Selime Hatun Camii imamı Osman Gökrem… Yaptığı işlerle hem imamlara hem de topluma güzel örnek oluyor. İmamlığı sadece namaz kıldırmaktan ibaret gören birçok imamın aksine o imamlığın gerekliliğini yerine getiriyor.

İmam Osman Gökrem, Selime Hatun Camii’nden hayata, ailelere, sokakta kalanlara, zorda kalanlara dokunuyor, dertleriyle dertleniyor ve ihtiyaçlarını karşılıyor.

İmam Gökrem, her cumartesi fakirlere, kimsesizlere; çorba, çay, simit ikramında bulunuyor, elbise ve tıraş imkânı sağlıyor. Ailesi ile barışmak ve buluşmak isteyenlere ise yardımcı oluyor.

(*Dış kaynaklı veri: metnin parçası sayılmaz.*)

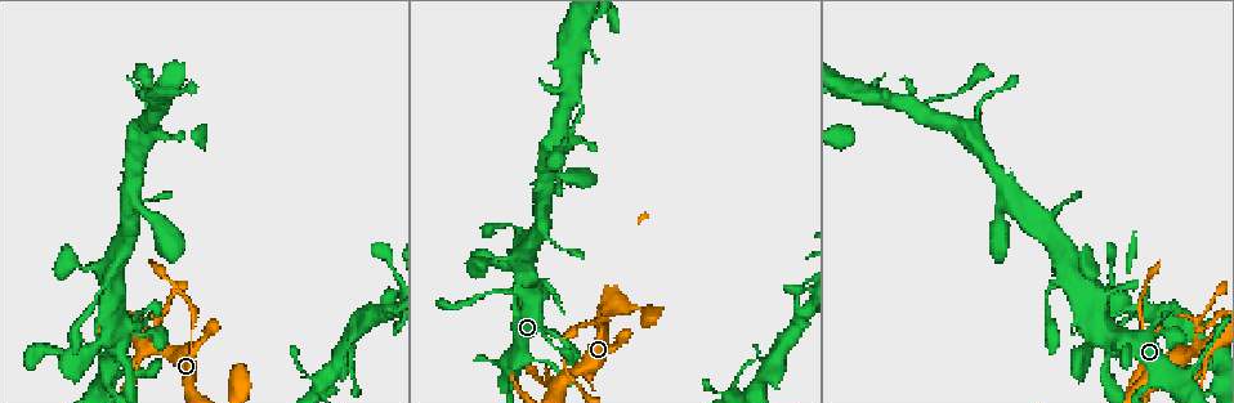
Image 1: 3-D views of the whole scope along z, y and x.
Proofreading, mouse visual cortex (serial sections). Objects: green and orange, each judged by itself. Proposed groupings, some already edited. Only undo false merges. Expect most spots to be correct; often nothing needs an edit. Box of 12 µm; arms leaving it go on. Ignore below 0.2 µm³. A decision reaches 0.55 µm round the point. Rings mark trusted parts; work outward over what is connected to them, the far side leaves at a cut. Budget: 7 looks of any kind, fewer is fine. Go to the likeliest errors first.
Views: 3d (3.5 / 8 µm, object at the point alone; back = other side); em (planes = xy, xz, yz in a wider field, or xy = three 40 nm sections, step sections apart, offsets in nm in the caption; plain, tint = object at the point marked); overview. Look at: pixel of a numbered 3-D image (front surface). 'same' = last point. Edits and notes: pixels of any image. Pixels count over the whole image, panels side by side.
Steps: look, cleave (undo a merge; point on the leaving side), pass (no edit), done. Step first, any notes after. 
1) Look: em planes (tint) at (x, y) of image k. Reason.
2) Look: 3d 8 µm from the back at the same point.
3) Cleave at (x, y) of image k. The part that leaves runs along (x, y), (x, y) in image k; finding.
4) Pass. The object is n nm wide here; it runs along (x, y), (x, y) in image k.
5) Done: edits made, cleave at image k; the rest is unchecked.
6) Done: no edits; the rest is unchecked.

Look: 3d 8 µm at (1203, 346) of image 1. Calibre changes.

Caminin duvarına astığı duyuruda da şunlar yazıyor:

“7/24 banyo ve lavabo açıktır. (Ücretisdir)

Her cumartesi fakir, fukara, sokakta yaşayan kimsesizlere çorba, çay, simit, elbise ve tıraş imkânı sağlanmaktadır.

Sokakta kalan fakat çalışmak isteyenler iş bulduklarında 30 gün barınma imkânı sağlanmaktadır.

Ailesi ile barışmak ve buluşmak isteyenlere yardımcı olunmaktadır.

Camimizde banyo yapabilirsiniz. Berber hizmeti alabilirsiniz. Elbiseye ihtiyacınız varsa bizden alabilirsiniz. Ailenizle probleminiz varsa size aracı olabiliriz.”

“Namaz kıldıran memur anlayışı imamlık değildir”

Selime Hatun Camii imamı Osman Gökrem, imamlığın vazifelerini şu cümlelerle hatırlatıyor:

“İmam, önder, ön açıcı, kolaylaştırıcı ve insanları kucaklayan anlamına geliyor. “Bir imamın görevinin dışında” tabiri bize son zamanlarda yerleşen tabirdir. İslam’ın özünde imamın vazifesinden biri de bu unutulmuş öğelerdir. Peygamberimizin hayatına baktığımız zaman bütün insanları kucakladığını ve herkese yardım ettiğini görüyoruz. İnsanların sıkıntısını azaltır, giderir ve sevinçlerini paylaşır, yanlarında bulunurdu. Namaz kıldıran memur anlayışı imamlık değildir. Toplumun da imama namaz kılan memur gözüyle bakması imamın vazifesini daraltmış olur. Dolayısıyla sosyal bir cami, sosyal bir imam, sosyal bir insan olmak gerekir. Biz de bu vazifenin bir ucundan tutmaya çalışıyoruz.”

“Cami bütün insanların toplandığı yerdir”

İslam medeniyetinin ahlakını, inceliğini göstermeyi amaçladıklarını belirten Gökrem hoca, “Bizden asırlar önce imamlık görevinde bulunan insanlara baktığımız zaman, bizim yaptığımız görevlerin çok çok üstünde işler icra ediyorlar. Mesela bakınız büyük camilere. Etrafında imarethanesi, yemekhanesi, şifahanesi, misafirhanesi, hamamı, çeşmesi vardır. Bir bütün halde hepsini kapsamaktadır cami. Yani külliye şeklindedir ve camiler merkez konumdadır. Bütün insanların acısıyla tatlısıyla toplandığı bir noktadır. Hatta birçok camide vakıflar vardır, göçmen kuşları için hazırlık yapan vakıflar vardır. Kervanların misafir edildiği vakıflar vardır. Biz bu üstün medeniyetin bir köşesindeyiz şu an. Bu güzellikler terk edile edile azaldı ve unutuldu. Haliyle yaptığımız bu işleri görenler şaşırıyor. Ben aslında İslam medeniyetinin yaptığı işlerin neredeyse yüzde beşini yapıyorum.” diye konuştu.